• _INSTRUCTION_
Copy the data starting at its first line and ending at the line that contains "- difficulty: 중", renaming "세무조정" to "세무계산" and leaving everything else unchanged.

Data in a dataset
▼
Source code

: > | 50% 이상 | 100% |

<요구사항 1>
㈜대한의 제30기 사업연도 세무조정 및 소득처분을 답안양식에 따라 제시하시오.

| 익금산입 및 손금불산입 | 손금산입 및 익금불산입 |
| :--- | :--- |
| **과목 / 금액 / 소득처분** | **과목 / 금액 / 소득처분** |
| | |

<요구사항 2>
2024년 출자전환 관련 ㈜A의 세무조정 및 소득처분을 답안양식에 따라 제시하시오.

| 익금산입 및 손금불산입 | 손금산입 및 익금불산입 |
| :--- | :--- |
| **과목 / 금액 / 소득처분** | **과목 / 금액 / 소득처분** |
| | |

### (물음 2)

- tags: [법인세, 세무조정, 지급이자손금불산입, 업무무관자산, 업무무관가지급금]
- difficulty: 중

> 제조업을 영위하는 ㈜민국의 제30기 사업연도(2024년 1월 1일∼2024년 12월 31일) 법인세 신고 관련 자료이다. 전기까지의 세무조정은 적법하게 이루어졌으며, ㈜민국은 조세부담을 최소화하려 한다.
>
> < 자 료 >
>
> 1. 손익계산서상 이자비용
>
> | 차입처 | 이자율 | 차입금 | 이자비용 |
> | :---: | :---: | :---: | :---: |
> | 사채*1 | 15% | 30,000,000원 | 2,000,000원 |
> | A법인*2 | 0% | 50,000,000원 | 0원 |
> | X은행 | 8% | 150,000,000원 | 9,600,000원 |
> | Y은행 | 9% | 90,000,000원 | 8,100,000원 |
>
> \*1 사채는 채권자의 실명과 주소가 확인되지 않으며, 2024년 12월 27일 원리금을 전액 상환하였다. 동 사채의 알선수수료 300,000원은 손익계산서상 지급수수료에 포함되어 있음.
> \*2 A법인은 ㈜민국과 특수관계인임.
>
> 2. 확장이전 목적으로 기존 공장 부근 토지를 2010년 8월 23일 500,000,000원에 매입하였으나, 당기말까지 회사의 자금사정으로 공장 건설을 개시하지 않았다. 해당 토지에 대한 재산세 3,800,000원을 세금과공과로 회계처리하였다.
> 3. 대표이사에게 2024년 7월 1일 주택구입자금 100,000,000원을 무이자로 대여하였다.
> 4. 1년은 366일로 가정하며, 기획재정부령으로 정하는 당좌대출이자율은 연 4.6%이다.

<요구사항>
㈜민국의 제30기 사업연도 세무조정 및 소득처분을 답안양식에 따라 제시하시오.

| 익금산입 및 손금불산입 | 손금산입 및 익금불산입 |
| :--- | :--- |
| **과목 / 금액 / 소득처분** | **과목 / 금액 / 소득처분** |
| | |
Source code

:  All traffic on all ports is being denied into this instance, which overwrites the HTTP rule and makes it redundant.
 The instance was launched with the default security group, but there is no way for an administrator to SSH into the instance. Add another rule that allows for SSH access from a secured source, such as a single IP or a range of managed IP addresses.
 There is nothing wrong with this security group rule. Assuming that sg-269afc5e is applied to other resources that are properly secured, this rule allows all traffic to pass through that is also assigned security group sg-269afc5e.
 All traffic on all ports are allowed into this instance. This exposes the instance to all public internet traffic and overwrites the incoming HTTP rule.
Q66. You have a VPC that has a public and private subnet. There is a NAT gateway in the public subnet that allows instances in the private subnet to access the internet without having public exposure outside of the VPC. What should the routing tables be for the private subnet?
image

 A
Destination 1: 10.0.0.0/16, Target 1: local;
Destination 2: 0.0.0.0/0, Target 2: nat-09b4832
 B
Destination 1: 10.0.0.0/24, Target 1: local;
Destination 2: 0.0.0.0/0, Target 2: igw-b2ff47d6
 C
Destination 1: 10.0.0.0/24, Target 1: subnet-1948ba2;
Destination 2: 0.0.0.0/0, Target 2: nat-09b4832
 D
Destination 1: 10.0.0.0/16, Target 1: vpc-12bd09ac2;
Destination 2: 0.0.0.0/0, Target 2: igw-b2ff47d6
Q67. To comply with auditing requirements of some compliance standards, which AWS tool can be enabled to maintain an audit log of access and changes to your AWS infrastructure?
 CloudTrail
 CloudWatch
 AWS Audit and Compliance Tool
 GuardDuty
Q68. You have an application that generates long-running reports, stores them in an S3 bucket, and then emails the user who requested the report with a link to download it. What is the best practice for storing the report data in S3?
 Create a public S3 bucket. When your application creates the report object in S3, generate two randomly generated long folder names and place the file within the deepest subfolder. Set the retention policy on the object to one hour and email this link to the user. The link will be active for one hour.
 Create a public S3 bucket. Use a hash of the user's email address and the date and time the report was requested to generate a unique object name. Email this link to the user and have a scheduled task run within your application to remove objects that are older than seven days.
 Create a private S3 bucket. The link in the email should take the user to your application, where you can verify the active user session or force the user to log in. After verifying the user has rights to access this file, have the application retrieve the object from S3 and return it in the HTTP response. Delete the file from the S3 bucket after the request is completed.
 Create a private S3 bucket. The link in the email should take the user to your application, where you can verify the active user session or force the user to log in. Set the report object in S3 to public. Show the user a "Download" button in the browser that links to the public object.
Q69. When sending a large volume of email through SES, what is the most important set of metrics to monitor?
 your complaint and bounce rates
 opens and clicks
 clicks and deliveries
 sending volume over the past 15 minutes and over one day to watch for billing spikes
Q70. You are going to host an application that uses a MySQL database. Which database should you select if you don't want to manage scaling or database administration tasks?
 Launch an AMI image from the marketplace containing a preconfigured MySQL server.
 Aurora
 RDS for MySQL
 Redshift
▲
• _YOUR SOLUTION_
Source code

: > | 50% 이상 | 100% |

<요구사항 1>
㈜대한의 제30기 사업연도 세무계산 및 소득처분을 답안양식에 따라 제시하시오.

| 익금산입 및 손금불산입 | 손금산입 및 익금불산입 |
| :--- | :--- |
| **과목 / 금액 / 소득처분** | **과목 / 금액 / 소득처분** |
| | |

<요구사항 2>
2024년 출자전환 관련 ㈜A의 세무계산 및 소득처분을 답안양식에 따라 제시하시오.

| 익금산입 및 손금불산입 | 손금산입 및 익금불산입 |
| :--- | :--- |
| **과목 / 금액 / 소득처분** | **과목 / 금액 / 소득처분** |
| | |

### (물음 2)

- tags: [법인세, 세무계산, 지급이자손금불산입, 업무무관자산, 업무무관가지급금]
- difficulty: 중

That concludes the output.